Lead Poisoning: Take The Extra Steps To Avoid It
An estimated 37 million U.S. homes still contain lead-based paint. Some older and inexpensive toys contain lead. These become real threats to children under 6 who are more likely to put things in their mouths. Lead can be toxic and builds up in the body over time, causing serious health issues like impaired speech, hyperactivity and brain damage, much of which cannot be reversed. However, there are steps that can be taken to prevent this.
- Lead is especially dangerous to children. Their smaller, growing brains, bodies and nervous systems are more sensitive and easily absorb and retain lead.
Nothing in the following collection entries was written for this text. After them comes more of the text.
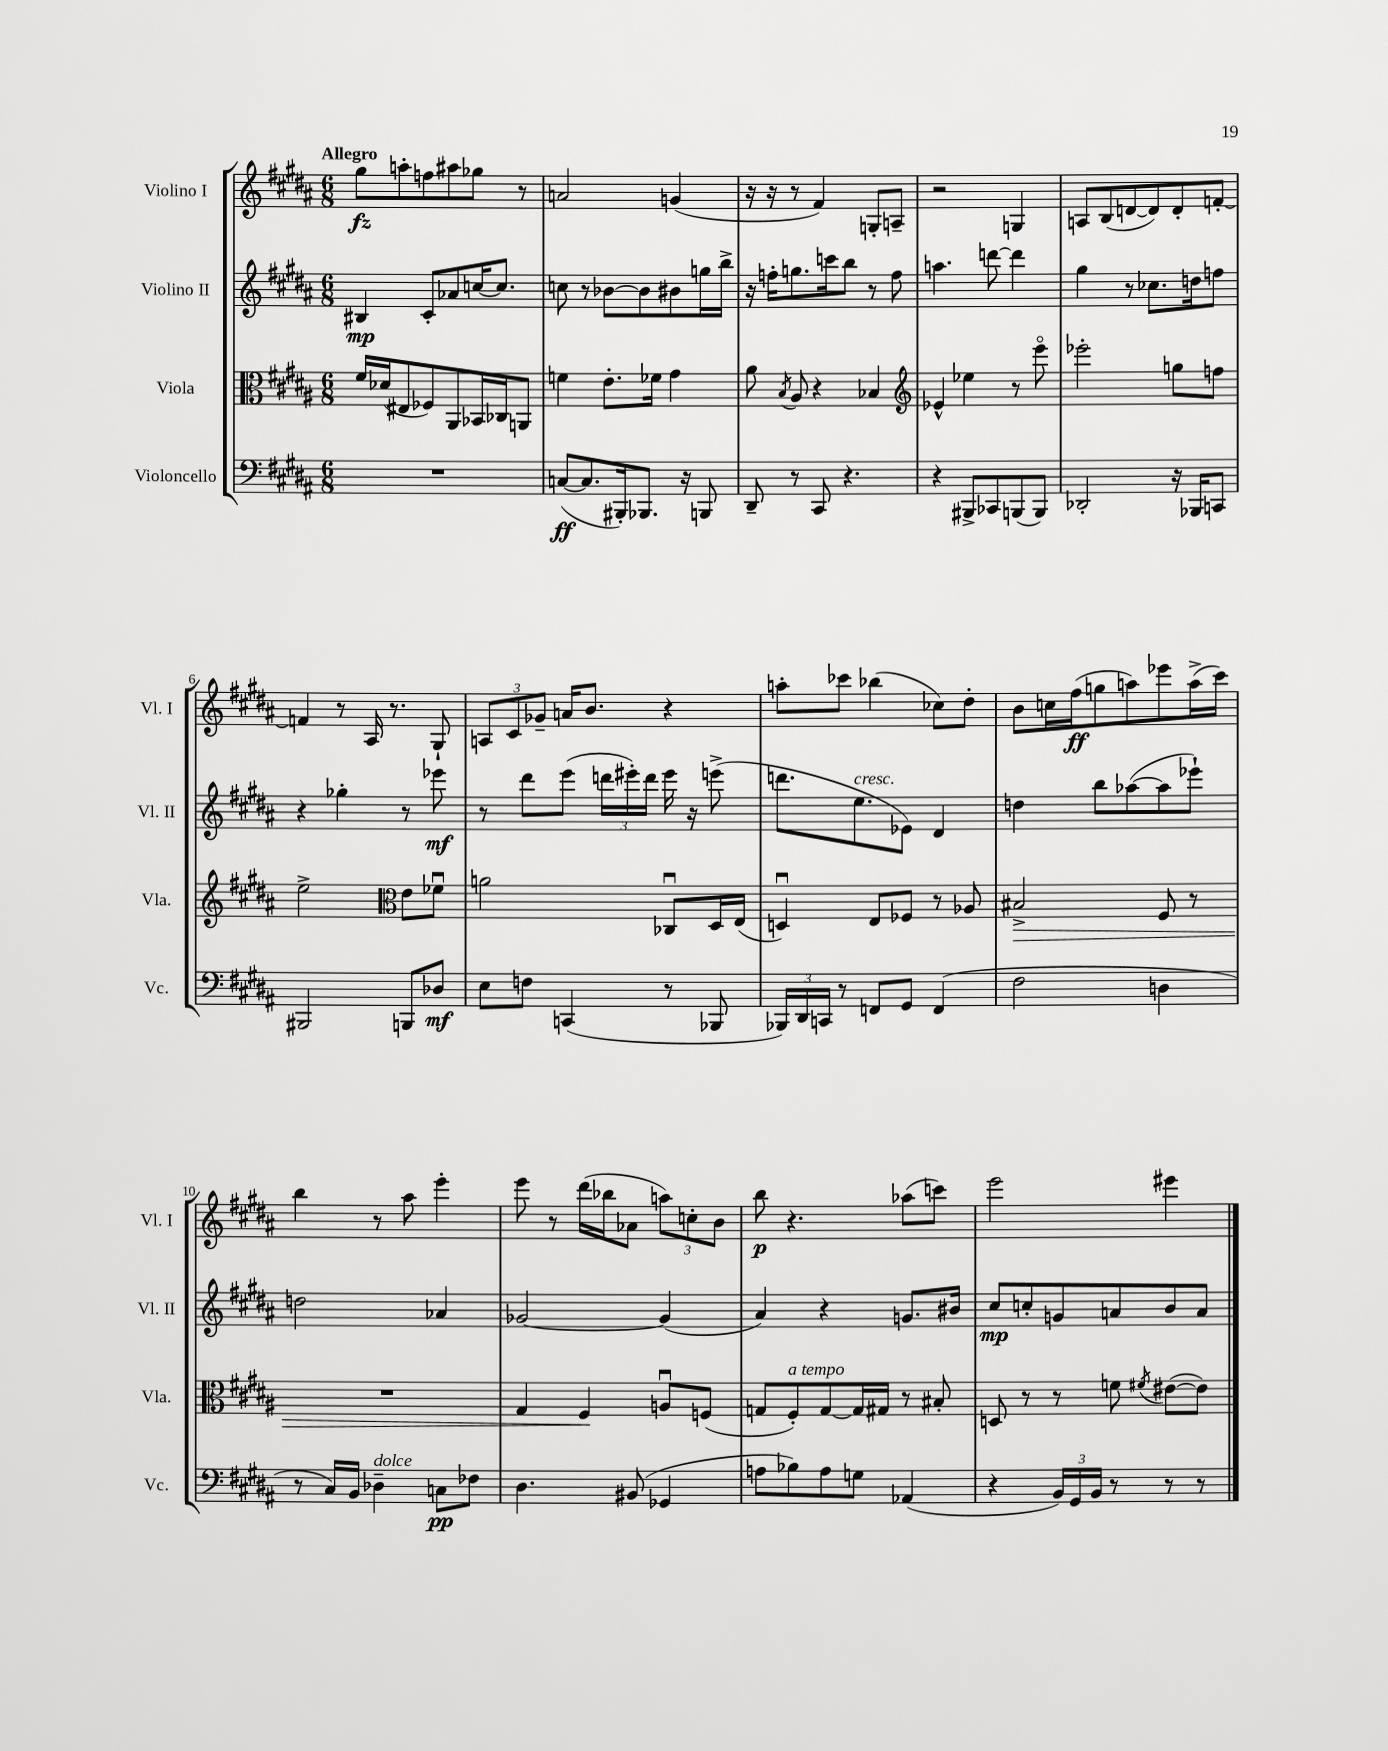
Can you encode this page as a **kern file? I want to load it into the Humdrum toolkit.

**kern	**kern	**kern	**kern
*staff4	*staff3	*staff2	*staff1
*clefF4	*clefC3	*clefG2	*clefG2
*k[f#c#g#d#a#]	*k[f#c#g#d#a#]	*k[f#c#g#d#a#]	*k[f#c#g#d#a#]
*M6/8	*M6/8	*M6/8	*M6/8
2.r	16f#/LL	4B#/	8gg#\L
.	(16d-/J	.	.
.	8E#/	.	8aa'\
.	8F-/)	8c#'/L	8ff\
.	8AA#/	8a-/	8aa#\
.	16BB-/L	[16cc/K	8gg-\J
.	16C-/J	8.cc/]J	.
.	8AA/J	.	8r
=	=	=	=
([8C/L	4f\	8cc\	2a/
8.C/]	.	8r	.
.	8.e'\L	[8b-\L	.
16BBB#'/k)	.	.	.
8.BBB-/J	.	8b-\]	.
.	16f-\Jk	.	.
.	4g#\	8b#\	(4g/
16r	.	.	.
8BBB/	.	16gg\L	.
.	.	16bb^\JJ	.
=	=	=	=
8DD#~/	8a#\	16r	16r
.	.	16ff'\LK	16r
.	8qB/	.	.
8r	8A#/	8.gg\	8r
8CC#/	4r	.	4f#/)
.	.	16ccc\k	.
4.r	.	8bb\J	.
.	4B-/	8r	8G'/L
.	.	8ff\	8A~/J
=	=	=	=
*	*clefG2	*	*
4r	4e-^^/	4.aa\	2r
8BBB#^/L	4ee-\	.	.
8CC-/	.	[8ddd\	.
(8BBB/	8r	4ddd\]	4G/
8BBB/J)	8eeeo\	.	.
=	=	=	=
2DD-'/	2eee-'\	4gg#\	8A/L
.	.	.	(8B/
.	.	8r	[8d/
.	.	8.cc-\L	8d/])
16r	8gg\L	.	8d'/
16BBB-/LK	.	16dd\k	.
8CC/J	8ff\J	8ff\J	[8f'/J
=	=	=	=
2BBB#/	2ee^\	4r	4f/]
.	.	4gg-'\	8r
.	.	.	16A#/
.	.	.	8.r
*	*clefC3	*	*
8BBB/L	8e\L	8r	.
8D-/J	8f-u\J	8eee-\	8G#`/
=	=	=	=
8E\L	2a\	8r	12A/L
.	.	.	12c#/
8F\J	.	8ddd#\L	.
.	.	.	12g-~/J
(4CC/	.	(8eee\J	16a/LK
.	.	.	8.b/J
.	.	24ddd\LL	.
.	.	24eee#'\)	.
.	.	24ddd\JJ	.
8r	8C-u/L	16eee#\	4r
.	.	16r	.
8BBB-/	16D#/L	(8eee^\	.
.	(16E/JJ	.	.
=	=	=	=
24BBB-/LL)	4Du/)	8.ddd\L	8aa'\L
24DD#/	.	.	.
24CC/JJ	.	.	.
8r	.	.	8ccc-\J
.	.	8.ee\	.
8FF/L	8E/L	.	(4bb-\
8GG#/J	8F-/J	8e-\J)	.
(4FF/	8r	4d#/	8cc-\L)
.	8A-/	.	8dd#'\J
=	=	=	=
2F#\	2B#^/	4dd\	8b\L
.	.	.	16cc\L
.	.	.	(16ff#\J
.	.	8bb\L	8gg\
.	.	([8aa-\	8aa\)
4D\	8F#/	8aa-\]	8eee-\
.	8r	8eee-`\J)	(16aa^\L
.	.	.	16ccc#\JJ)
=	=	=	=
8r	2.r	2dd\	4bb\
16C#/LL)	.	.	.
16BB/JJ	.	.	.
4D-~\	.	.	8r
.	.	.	8aa#\
8C\L	.	4a-/	4eee'\
8F-\J	.	.	.
=	=	=	=
4.D#\	4G#/	[2g-/	8eee\
.	.	.	8r
.	4F#/	.	(16ddd#\LL
.	.	.	16bb-\J
(8BB#/	.	.	8a-\J
4GG-/	8Au/L	(4g-/]	12aa\L)
.	.	.	12cc'\
.	(8F/J	.	.
.	.	.	12b\J
=	=	=	=
8A\L	8G/L	4a#/)	8bb\
8B-\)	8F#'/)	.	4.r
8A\	[8G/	4r	.
8G\J	16G/]L	.	.
.	16G#/JJ	.	.
(4AA-/	8r	8.g/L	(8aa-\L
.	8B#'/	.	8ccc\J)
.	.	16b#/Jk	.
=	=	=	=
4r	8D/	8cc#/L	2eee\
.	8r	8cc'/	.
24BB/LL)	8r	8g/	.
24GG#/	.	.	.
24BB/JJ	.	.	.
8r	8f\	8a/	.
.	8qf#/	.	.
8r	([8e#\L	8b/	4eee#\
8r	8e#\]J)	8a/J	.
==	==	==	==
*-	*-	*-	*-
This can lead to:
- Slow growth and development
- Learning and behavior problems
- Speech and hearing damage
- Paint, dust and soil are the most common sources of lead.
- Other lead sources are:
- Your home may have plumbing with lead, which could affect your water.
- Toys, furniture and jewelry may have parts that contain lead or have been painted with lead-based paints.
- Some imported food and candies.
- Lead crystal or lead-glazed pottery or porcelain, which could be used to store or cook food.
- Jobs or hobbies that put you in contact with lead, such as renovations, auto body repairs or pottery.
- Folk remedies, such as greta and azarcon, which are used to treat an upset stomach.
- If your home was built before 1978, have it inspected for lead. Find a certified inspector or risk assessor at epa.gov/lead.
- If you do find lead, make sure that your child does not have access to peeling paint or chewable surfaces painted with lead-based paint. Also be sure that children and pregnant women are out of the home during the renovation.
- Try to keep your children and home clean and dust-free as much as possible, from mopping floors and wiping toys, to encouraging a “shoes-off” policy, to limiting your kids’ playtime in bare soil.
- Go through your home and get rid of lead-based products. Make sure to check here for the latest information on products or toys that may have been recalled for lead.
- Use only cold water for drinking and cooking. Also run water for 15 to 30 seconds before drinking it, especially if you have not used the water for a few hours.
- If you work with lead, shower and change your clothes before coming home. Also, wash your clothes separately from the rest of the family’s clothes.
- Avoid using containers, cookware or tableware to store or cook foods and liquids that are not lead-free.
- Avoid eating imported candies from Mexico, as the ingredient tamarind may contain lead. Also avoid using folk remedies such as greta and azarcon.
- Children with good diets absorb less lead, so encourage your children to have a healthy diet, high in iron, calcium and Vitamin C.
- The easiest way to determine any poisoning is through a simple blood test. Talk to your doctor about getting the test if you think you or your child have been in contact with lead.
- Other signs to look out for:
- Weight loss
- Vomiting or diarrhea
- Fussiness or dizziness
- Trouble sleeping
- Joint pain
- Lack of energy
Over 500,000 children between the ages of 1 and 5 have blood lead levels high enough to damage their health.